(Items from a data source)
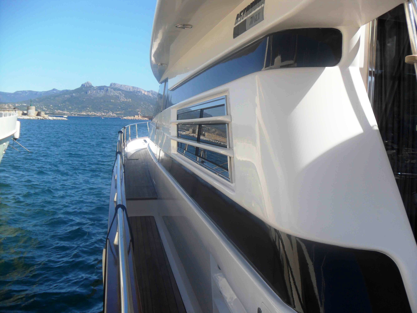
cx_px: 208
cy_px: 156
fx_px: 422
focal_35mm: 35
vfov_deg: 40.7
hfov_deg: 52.6
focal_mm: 6.3
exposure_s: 1/180
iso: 80
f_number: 7.6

Job item: Make an exact copy of the data, leaving its pictures out.

Solved exercise:
cx_px: 208
cy_px: 156
fx_px: 422
focal_35mm: 35
vfov_deg: 40.7
hfov_deg: 52.6
focal_mm: 6.3
exposure_s: 1/180
iso: 80
f_number: 7.6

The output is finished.